Apologies for lack of postings over last 10 days.
I have been on holiday with my family sailing round the Norfolk Broads in largely wind and rain but having a great time. So it is particularly depressing to get back to a Guardian poll showing the Tories with a 9 point lead over Labour. It gives me no pleasure in saying that the poll simply confirms the warnings we have been issuing that New Labour policies and activities in Government are alienating whole sections of that broad coalition that threw the Tories out of office and decided to give Labour a chance in government in 1997.
This is just one poll but it adds further evidence to confim the trend of the 2005 general election, the 2006 local elections and other polls that more and more people are losing trust in Tony Blair and New Labour.
When people vote they do so on the basis of a leap of trust. They take a conscious decision for a whole range of motivating factors to place their trust in the party they are voting for. Often they are motivated by a longstanding commitment to that party, sometimes passed on over generations. For others it is because they have lost confidence in the existing party of power and have gained sufficient trust in an alternative party to enable them to undertake this leap in trust.
Labour Party members and the organisations affiliated to the party need to wake up fast to the fact that large numbers of people who have supported us and who have turned out to vote for us in past elections have lost trust in both Blair and New Labour. This breakdown of trust is so fundamental and deep rooted that without sigificant change the party is drifting to loss of office and allowing the return of the Tories.
Of course Cameron is vacuous when it comes to deatiled policies but that isn't the point. His strategy is simply to create an image of the Conservative Party as a safe pair of hands in which to catch the falling disillusioned Labour supporters.
Support for New Labour is falling apart because its policies, particularly its international policies, are not just unpopular but also have meant that members of the public are increasingly feeling that they just can't believe a word the Prime Minister or any government minister or spokesperson tells them any more.
This latest poll is interesting not because of the Tory 9 point lead but startlingly because it has demonstrated that trust in the Government under Tony Blair has fallen so much that only 20% of the public believe that the Government is telling the truth over the terrorist threat. For all John Reid's appearances in the media, people are not reassured about the trustworthiness of the Government. The poll also reveals just how out of touch the Government is with the judgements of the British public.
For over a year now minister after minister have repeatedly asserted that there is no link between the Government's policies in the Middle East and the risk of terrorist attack on Britain.

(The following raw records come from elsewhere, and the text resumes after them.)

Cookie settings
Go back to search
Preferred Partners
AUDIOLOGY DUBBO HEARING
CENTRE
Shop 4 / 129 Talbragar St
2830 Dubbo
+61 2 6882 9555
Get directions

This poll demonstrates that 72% of people do not find this credible and judge that Government policy has made Britain more vulnerable to terrorist attack. Staggeringly only 1% of voters think that the government's foreign policy has made Britain safer.
What has been New Labour response over the last week to the obvious plummeting of support for the Government? Extraordinarily New Labour is so lacking in anything new to say it falls back on the traditional neo con solution of offering a tax cut. Bizarrely the person they roll out to float this new policy of abolishing inheritance tax is Steve Byers, the very person who as a minister embodied along with his press officer Jo Moore the breakdown of trust the public had in New Labour ministers telling them the truth. This is how desperate and how far the New Labour project has sunk.
How do we regain the confidence of the British public? Only a radical break with New Labour will restore some basic trust in Labour. Simple changes of personnel in leadership positions won't be enough, especially as all of them Brown,Reid, Johnson, Hain, have all been architects, advocates and loyal supporters of the existing policies.
If one of the main reasons people no longer trust the government is its foreign policy then this is the ideal place to start the radical break with New Labour.
Step by step this would involve a declaration of independence from the foreign policies of George Bush, the withdrawal of troops from Iraq and Afghanistan, a return to the United Nations to seek new initiatives under the UN for Palestine, Iraq and Afghanistan and the reformulation of British foreign policy as a peacemaker lead by a new British Ministry for Peace.
A radical break of this kind would give us the chance of convincing people that Labour can be trusted once again. Without it we will continue to allow New Labour to put us out of office and let the Tories back.